Marie-Anne-Catherine Quinault (/fr/; 26 August 1695 – 1793) (known as Mademoiselle Quinault l'aînée, the elder) was a French singer and composer.

Quinault was born in Strasbourg. Her father was the actor Jean Quinault (1656–1728), and one of her brothers was Jean-Baptiste-Maurice Quinault, a singer, composer, and actor. She made her debut at the Académie Royale de Musique in 1709 in Jean-Baptiste Lully's Bellérophon. She remained at the opera until 1713.

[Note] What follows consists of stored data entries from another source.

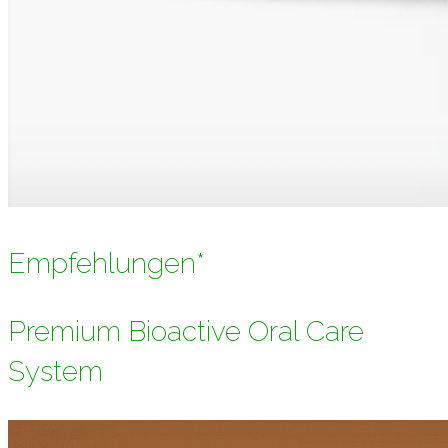
Empfehlungen*
Premium Bioactive Oral Care
System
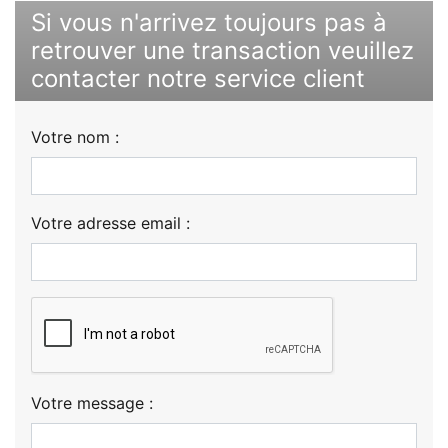
Si vous n'arrivez toujours pas à
retrouver une transaction veuillez
contacter notre service client
Votre nom :
Votre adresse email :
Votre message :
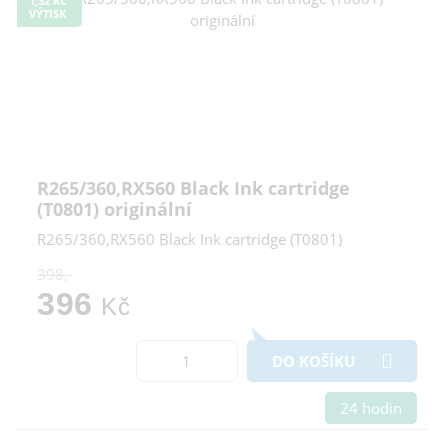
1,32 KČ
VÝTISK
R265/360,RX560 Black Ink cartridge
(T0801) originální
R265/360,RX560 Black Ink cartridge (T0801)
398,-
396
Kč
DO KOŠÍKU
24 hodin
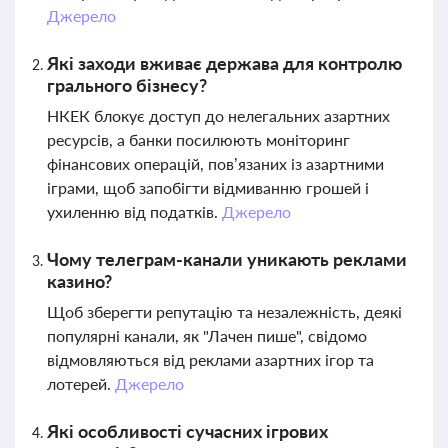
Джерело
Які заходи вживає держава для контролю
грального бізнесу?
НКЕК блокує доступ до нелегальних азартних
ресурсів, а банки посилюють моніторинг
фінансових операцій, пов’язаних із азартними
іграми, щоб запобігти відмиванню грошей і
ухиленню від податків.
Джерело
Чому телеграм-канали уникають реклами
казино?
Щоб зберегти репутацію та незалежність, деякі
популярні канали, як "Лачен пише", свідомо
відмовляються від реклами азартних ігор та
лотерей.
Джерело
Які особливості сучасних ігрових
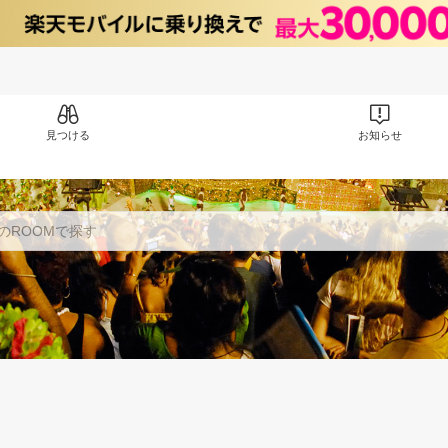
見つける
お知らせ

In 1714 she began singing at the Comédie-Française, where she remained until 1722
Quinault composed motets for the Royal Chapel at the Palace of Versailles. For one of these motets, thanks to the benevolence of the Duke of Orléans, she was awarded the first and last grand cordon of the Order of Saint Michael ever given to a woman

She was the mistress first of Louis, the Duke of Orléans, and later of Philippe Jules François Mancini, the Duke of Nevers, to whom she may have secretly been married. This brought her into higher social spheres and earned her a pension on the King's privy purse. From 1723 until 1793 she lived in an apartment in the Louvre, at the Pavilion de L'Infante. She died in Paris in 1793.